- [Work required]
Transcribe the data below verbatim from the line with "left wrist: (13, 122)" to the line with "left shoulder: (124, 52)". Include both of those lines.
--------
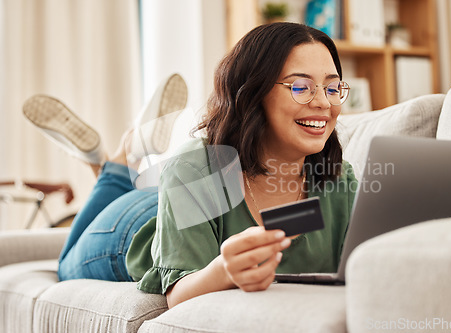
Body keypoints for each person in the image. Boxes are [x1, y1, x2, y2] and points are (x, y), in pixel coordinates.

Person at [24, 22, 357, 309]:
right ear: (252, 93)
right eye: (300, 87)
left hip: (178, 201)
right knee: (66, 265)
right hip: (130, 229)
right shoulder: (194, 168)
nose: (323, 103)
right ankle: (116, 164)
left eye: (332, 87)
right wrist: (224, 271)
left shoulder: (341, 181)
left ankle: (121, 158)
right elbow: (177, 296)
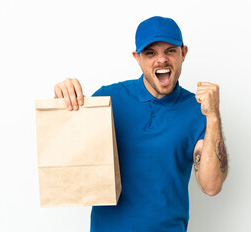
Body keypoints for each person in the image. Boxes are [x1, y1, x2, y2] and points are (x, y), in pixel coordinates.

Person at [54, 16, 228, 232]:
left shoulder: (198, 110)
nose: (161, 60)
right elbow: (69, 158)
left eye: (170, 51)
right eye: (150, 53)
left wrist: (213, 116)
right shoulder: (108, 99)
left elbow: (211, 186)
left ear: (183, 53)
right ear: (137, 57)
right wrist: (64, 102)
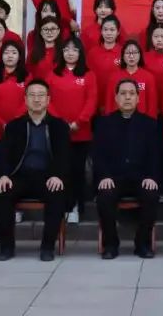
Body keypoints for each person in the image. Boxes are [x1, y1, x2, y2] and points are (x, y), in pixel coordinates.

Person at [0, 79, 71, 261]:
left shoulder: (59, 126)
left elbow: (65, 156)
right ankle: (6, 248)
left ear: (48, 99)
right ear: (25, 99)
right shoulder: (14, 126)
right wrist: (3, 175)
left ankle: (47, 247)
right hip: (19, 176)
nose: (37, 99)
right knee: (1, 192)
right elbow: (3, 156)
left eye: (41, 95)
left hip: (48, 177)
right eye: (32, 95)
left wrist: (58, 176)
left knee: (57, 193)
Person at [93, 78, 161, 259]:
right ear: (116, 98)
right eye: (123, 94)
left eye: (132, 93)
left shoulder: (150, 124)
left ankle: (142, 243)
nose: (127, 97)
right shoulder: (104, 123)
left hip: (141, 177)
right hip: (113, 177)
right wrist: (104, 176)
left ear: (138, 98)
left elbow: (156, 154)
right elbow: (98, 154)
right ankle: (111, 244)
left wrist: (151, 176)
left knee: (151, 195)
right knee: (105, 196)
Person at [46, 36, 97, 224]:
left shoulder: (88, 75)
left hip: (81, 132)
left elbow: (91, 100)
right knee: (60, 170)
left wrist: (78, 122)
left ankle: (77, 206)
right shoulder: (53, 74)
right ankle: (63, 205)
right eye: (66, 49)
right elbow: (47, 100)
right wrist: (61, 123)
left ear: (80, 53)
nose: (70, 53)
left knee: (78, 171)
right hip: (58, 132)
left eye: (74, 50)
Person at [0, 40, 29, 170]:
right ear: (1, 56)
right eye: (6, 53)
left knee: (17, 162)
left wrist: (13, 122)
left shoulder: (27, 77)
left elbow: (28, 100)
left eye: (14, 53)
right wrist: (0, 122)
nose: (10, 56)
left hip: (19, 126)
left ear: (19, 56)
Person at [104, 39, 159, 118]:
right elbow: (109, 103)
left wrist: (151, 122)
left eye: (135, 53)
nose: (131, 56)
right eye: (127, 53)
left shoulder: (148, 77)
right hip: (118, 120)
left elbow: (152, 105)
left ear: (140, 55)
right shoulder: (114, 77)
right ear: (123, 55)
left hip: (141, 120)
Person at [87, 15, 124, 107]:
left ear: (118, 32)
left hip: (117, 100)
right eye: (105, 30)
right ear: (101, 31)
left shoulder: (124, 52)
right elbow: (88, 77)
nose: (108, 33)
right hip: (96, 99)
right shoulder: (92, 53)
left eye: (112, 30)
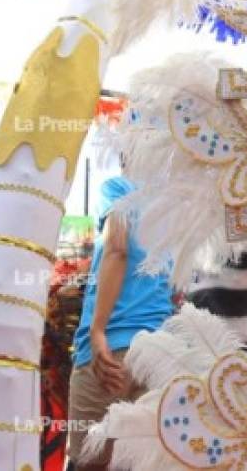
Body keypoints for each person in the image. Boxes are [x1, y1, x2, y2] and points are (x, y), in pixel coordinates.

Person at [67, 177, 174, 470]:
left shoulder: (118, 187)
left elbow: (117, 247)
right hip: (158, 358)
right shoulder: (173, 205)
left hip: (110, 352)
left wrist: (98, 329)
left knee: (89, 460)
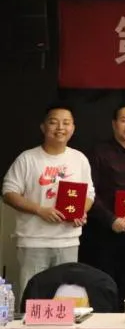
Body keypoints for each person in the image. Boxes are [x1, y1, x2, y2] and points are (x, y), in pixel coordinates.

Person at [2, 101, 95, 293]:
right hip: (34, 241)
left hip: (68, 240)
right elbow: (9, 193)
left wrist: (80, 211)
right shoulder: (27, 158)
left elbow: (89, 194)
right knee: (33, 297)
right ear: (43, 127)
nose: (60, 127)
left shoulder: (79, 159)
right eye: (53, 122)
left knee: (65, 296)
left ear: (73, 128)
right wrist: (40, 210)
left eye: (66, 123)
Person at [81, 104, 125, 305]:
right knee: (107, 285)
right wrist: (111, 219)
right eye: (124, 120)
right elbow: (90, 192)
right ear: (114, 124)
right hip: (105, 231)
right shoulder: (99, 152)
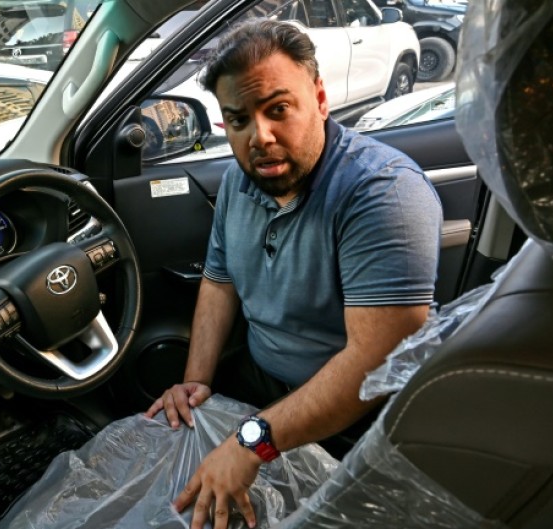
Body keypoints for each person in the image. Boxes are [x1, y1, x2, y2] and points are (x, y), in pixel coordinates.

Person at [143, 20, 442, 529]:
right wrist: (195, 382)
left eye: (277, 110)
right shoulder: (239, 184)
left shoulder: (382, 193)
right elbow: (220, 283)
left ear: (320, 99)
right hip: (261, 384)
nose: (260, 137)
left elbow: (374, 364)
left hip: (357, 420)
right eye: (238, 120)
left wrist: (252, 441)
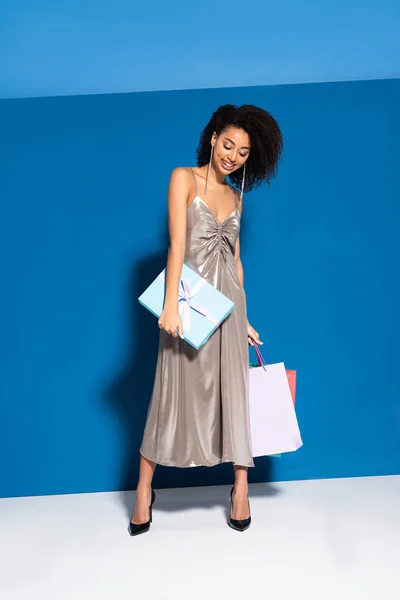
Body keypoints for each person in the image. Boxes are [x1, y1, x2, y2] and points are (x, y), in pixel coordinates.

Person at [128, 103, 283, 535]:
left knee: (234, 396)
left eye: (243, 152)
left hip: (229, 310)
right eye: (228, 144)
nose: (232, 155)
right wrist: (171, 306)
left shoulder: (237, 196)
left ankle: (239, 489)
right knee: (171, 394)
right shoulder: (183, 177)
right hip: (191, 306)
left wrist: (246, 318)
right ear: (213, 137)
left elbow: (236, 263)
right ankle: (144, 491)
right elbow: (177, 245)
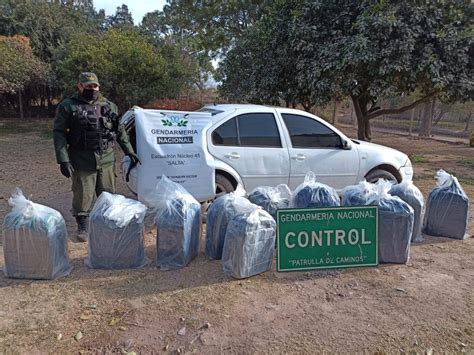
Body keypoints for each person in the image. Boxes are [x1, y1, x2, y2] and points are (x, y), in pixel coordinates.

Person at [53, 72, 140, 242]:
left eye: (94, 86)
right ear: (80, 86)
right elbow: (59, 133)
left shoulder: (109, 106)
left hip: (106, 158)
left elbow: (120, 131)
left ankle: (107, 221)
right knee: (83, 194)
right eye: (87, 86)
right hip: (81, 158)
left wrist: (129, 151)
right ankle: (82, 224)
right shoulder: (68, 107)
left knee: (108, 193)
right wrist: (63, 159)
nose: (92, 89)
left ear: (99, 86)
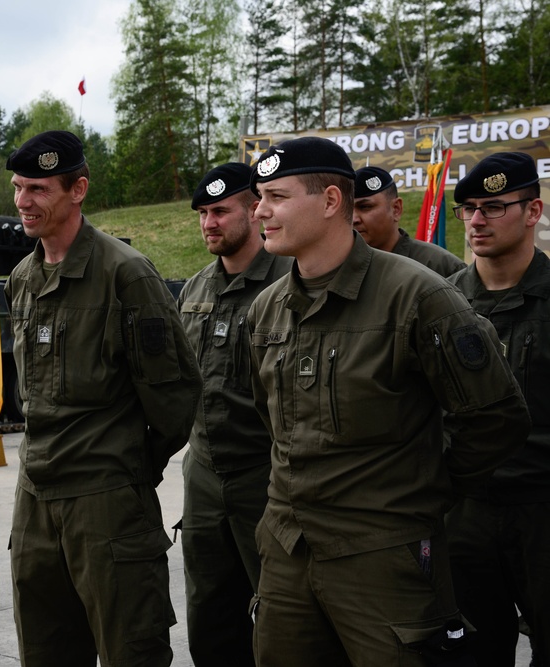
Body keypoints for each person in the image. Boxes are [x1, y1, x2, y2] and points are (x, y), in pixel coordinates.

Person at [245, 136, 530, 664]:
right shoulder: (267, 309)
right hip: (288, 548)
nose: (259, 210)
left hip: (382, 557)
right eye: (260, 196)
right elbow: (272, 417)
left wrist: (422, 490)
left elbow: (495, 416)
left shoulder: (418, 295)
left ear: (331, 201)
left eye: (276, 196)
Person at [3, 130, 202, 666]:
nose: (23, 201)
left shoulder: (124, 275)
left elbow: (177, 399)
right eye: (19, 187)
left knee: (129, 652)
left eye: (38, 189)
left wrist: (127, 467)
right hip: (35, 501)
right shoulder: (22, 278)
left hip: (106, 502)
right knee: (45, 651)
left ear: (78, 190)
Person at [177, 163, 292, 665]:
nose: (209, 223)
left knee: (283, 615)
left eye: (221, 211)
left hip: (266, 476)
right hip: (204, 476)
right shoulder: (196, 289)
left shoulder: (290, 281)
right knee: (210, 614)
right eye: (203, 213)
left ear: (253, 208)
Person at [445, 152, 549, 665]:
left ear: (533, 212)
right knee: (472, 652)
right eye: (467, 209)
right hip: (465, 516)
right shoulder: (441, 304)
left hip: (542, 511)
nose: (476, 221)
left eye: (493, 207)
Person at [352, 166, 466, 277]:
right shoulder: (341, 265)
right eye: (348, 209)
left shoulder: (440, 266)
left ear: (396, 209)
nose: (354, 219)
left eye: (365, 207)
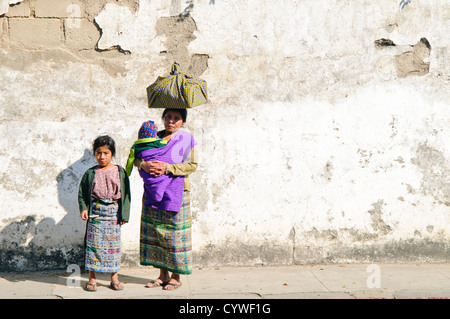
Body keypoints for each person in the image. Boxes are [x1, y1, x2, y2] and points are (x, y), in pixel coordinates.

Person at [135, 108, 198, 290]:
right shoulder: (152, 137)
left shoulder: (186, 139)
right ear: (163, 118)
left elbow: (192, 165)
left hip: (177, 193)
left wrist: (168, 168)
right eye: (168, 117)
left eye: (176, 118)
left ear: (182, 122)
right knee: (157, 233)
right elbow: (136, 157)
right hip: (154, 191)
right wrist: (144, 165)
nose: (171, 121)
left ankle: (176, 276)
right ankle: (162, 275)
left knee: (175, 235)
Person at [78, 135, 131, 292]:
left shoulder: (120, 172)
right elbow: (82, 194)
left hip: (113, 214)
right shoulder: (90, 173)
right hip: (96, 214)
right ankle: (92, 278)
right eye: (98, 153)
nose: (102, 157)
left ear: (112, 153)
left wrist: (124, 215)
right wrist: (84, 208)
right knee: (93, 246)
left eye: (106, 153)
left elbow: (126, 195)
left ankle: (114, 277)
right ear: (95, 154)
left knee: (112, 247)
--------
- [Expected output]
left wrist: (13, 122)
left shoulder: (27, 77)
left elbow: (28, 100)
left eye: (14, 53)
right wrist: (0, 122)
nose: (10, 56)
left hip: (19, 126)
left ear: (19, 56)
Person at [104, 39, 159, 118]:
right elbow: (109, 103)
left wrist: (151, 122)
left eye: (135, 53)
nose: (131, 56)
right eye: (127, 53)
left shoulder: (148, 77)
right hip: (118, 120)
left elbow: (152, 105)
left ear: (140, 55)
right shoulder: (114, 77)
right ear: (123, 55)
left hip: (141, 120)
Person at [87, 15, 124, 107]:
left ear: (118, 32)
left hip: (117, 100)
right eye: (105, 30)
right ear: (101, 31)
left shoulder: (124, 52)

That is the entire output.